Problems and tasks:
1. Retype part of the Wilco album review below, starting at the words "But that was" and stopping after the words "no problems anymore.".
2. Continue the review of Wilco's The Whole Love, which appears below ahead of the records, from the point where it stops.

--- Passage for review Enclosed Below ---

The Whole Love - dBpm
FILTER Grade: 87%
By Marty Sartini Garner on September 26, 2011
Yankee Hotel Foxtrot, Wilco’s 2002 LP, was a gamechanger for the erstwhile country-rock group from Chicago. It’s an album born and nurtured in a crucible of deep emotional and physical pain, inter-band tension and worry over an increasingly unstable future. Uncertainty permeates the record. “I’ve got reservations about so many things / But not about you,” Jeff Tweedy famously sings on YHF’s last track, and the record’s release into the post-9/11 market seemed nearly prophetic. Even its brightest moments are tinted manila. “I miss the innocence I’ve known.”
But that was then, before financial success and universal acclaim made being in Wilco one of rock music’s most stable gigs. For those whose worlds still wobbled on their axes, 2009’s Wilco (The Album) seemed like a kind of betrayal. Gone were the nervy guitar-sweats and migraine-induced anxiety, replaced with contentment and conventionality. From its cheeky title to its patronizing dismissal of youthful angst, the album seemed to revel in its own sense of settled adulthood. There were no problems anymore.

--- End of Enclosed Passage for review ---
--- Given records Enclosed Below ---

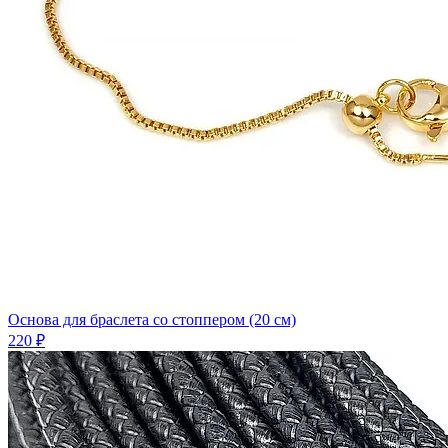
Основа для браслета со стоппером (20 см)
220 ₽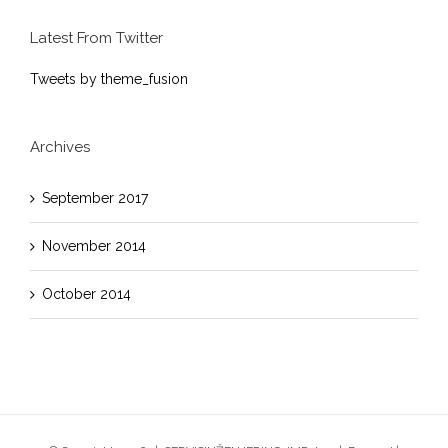
Latest From Twitter
Tweets by theme_fusion
Archives
September 2017
November 2014
October 2014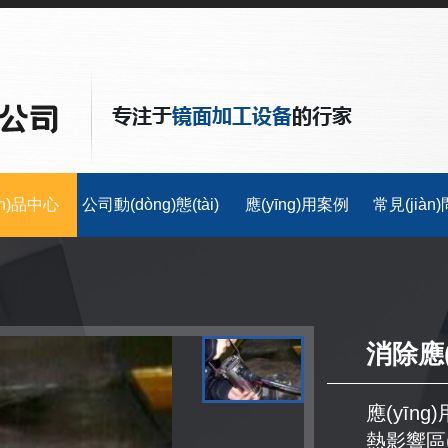
ǎn)品中心
公司動(dòng)態(tài)
應(yīng)用案例
常見(jiàn
消除應(
應(yīn
熱影響區(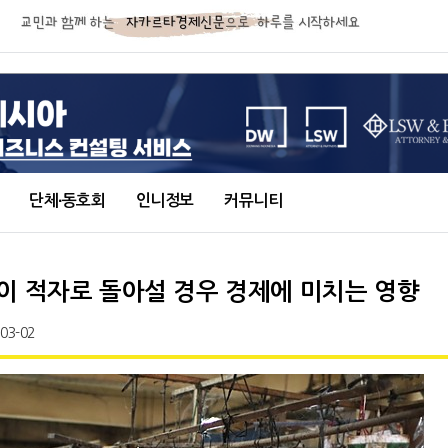
단체∙동호회
인니정보
커뮤니티
이 적자로 돌아설 경우 경제에 미치는 영향
-03-02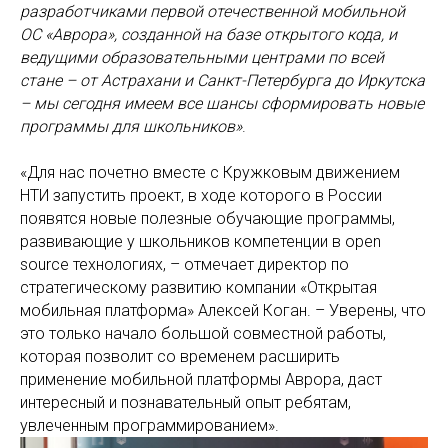
разработчиками первой отечественной мобильной
ОС «Аврора», созданной на базе открытого кода, и
ведущими образовательными центрами по всей
стане – от Астрахани и Санкт-Петербурга до Иркутска
– мы сегодня имеем все шансы сформировать новые
программы для школьников»
.
«Для нас почетно вместе с Кружковым движением
НТИ запустить проект, в ходе которого в России
появятся новые полезные обучающие программы,
развивающие у школьников компетенции в open
source технологиях, – отмечает директор по
стратегическому развитию компании «Открытая
мобильная платформа» Алексей Коган. – Уверены, что
это только начало большой совместной работы,
которая позволит со временем расширить
применение мобильной платформы Аврора, даст
интересный и познавательный опыт ребятам,
увлеченным программированием».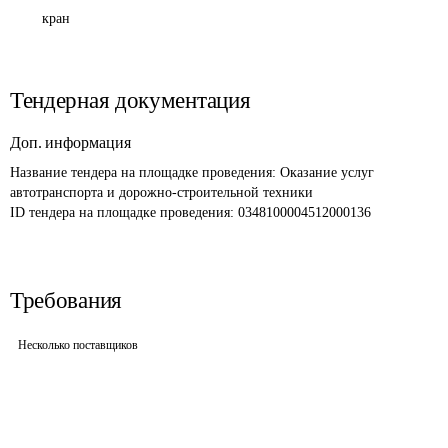
кран
Тендерная документация
Доп. информация
Название тендера на площадке проведения: 
Оказание услуг 
автотранспорта и дорожно-строительной техники 
ID тендера на площадке проведения: 
0348100004512000136 
Требования
Несколько поставщиков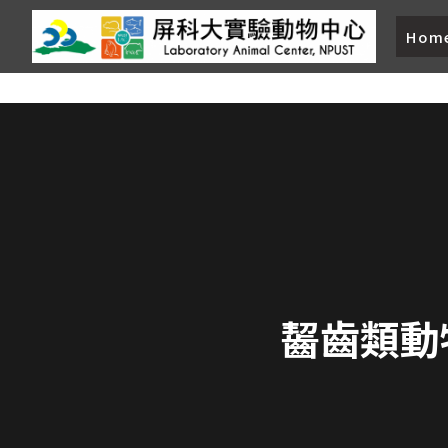
Hom
齧齒類動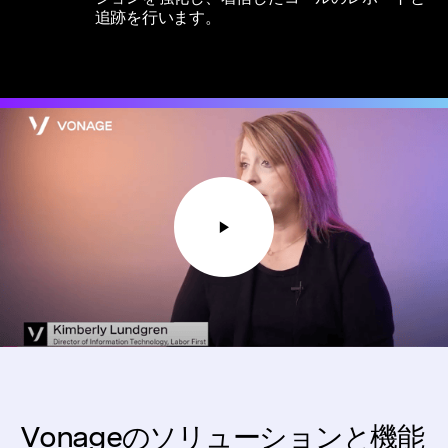
追跡を行います。
Vonageのソリューションと機能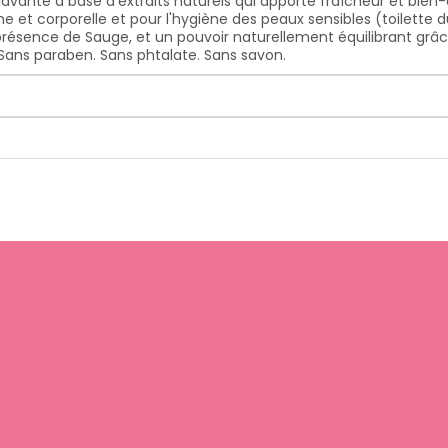
vante à base d'extraits naturels qui apporte fraîcheur et bien-êt
ime et corporelle et pour l'hygiène des peaux sensibles (toilette
présence de Sauge, et un pouvoir naturellement équilibrant grâc
e.Sans paraben. Sans phtalate. Sans savon.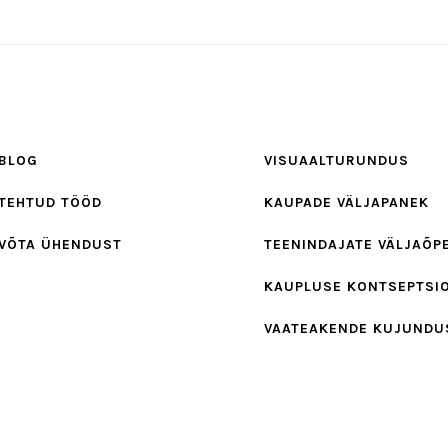
BLOG
VISUAALTURUNDUS
TEHTUD TÖÖD
KAUPADE VÄLJAPANEK
VÕTA ÜHENDUST
TEENINDAJATE VÄLJAÕP
KAUPLUSE KONTSEPTSI
VAATEAKENDE KUJUNDU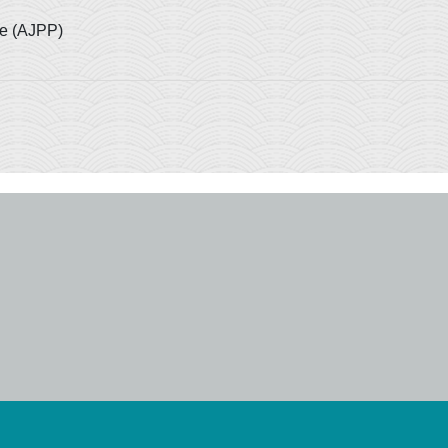
le (AJPP)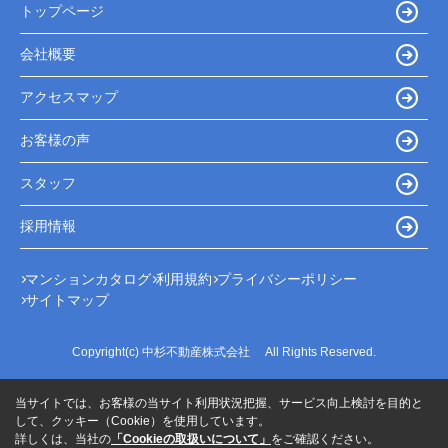
トップページ
会社概要
アクセスマップ
お客様の声
スタッフ
採用情報
マンションカタログ
利用規約
プライバシーポリシー
サイトマップ
Copyright(c) 中杉不動産株式会社 All Rights Reserved.
当サイトでは、お客様の当サイト利用状況把握、サービス向上検討を目的と
して、クッキー（Cookie）を使用しています。
詳しくは、当社の
「Cookieの取扱いについて」
をご確認ください。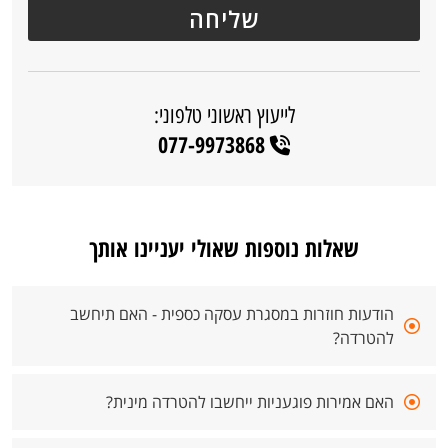
לייעוץ ראשוני טלפוני:
077-9973868
שאלות נוספות שאולי יעניינו אותך
הודעות חוזרות במסגרת עסקה כספית - האם תיחשב
להטרדה?
האם אמירות פוגעניות ייחשבו להטרדה מינית?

--- End of Enclosed Given records ---

Answer section:
1.
But that was then, before financial success and universal acclaim made being in Wilco one of rock music’s most stable gigs. For those whose worlds still wobbled on their axes, 2009’s Wilco (The Album) seemed like a kind of betrayal. Gone were the nervy guitar-sweats and migraine-induced anxiety, replaced with contentment and conventionality. From its cheeky title to its patronizing dismissal of youthful angst, the album seemed to revel in its own sense of settled adulthood. There were no problems anymore.

2.
But of course there are. The Whole Love, the first LP released on Wilco’s own dBpm label, suggests an adulthood just as fragile in the face of contingency as youth; adulthood, though, remembers its successes.
The record opens with “Art of Almost,” a tense, glitchy track built on stuttering drums and surging bass, speckled with electronics and stabs of upstroked guitar. “Tomorrow / I’ll have all the love I could ever ache,” Tweedy sings. “And I’ll leave almost with you.” The song falls into a breakneck krautrock coda just on the cusp of communion; Nels Cline’s guitar streams out rockets and flares on all sides while Tweedy and multi-instrumentalist Pat Sansone’s straight-legged playing hold down the center. It’s the group’s most explosive song since 2004’s “Spiders (Kidsmoke),” its closest sonic cousin. The track serves as a benchmark for the rest of the album. There is no consummation here, no real sense of finality. Even the narrator of “Capitol City,” whose hum-along melody suggests Randy Newman with a headache, longs unendingly for his country life and remote lover.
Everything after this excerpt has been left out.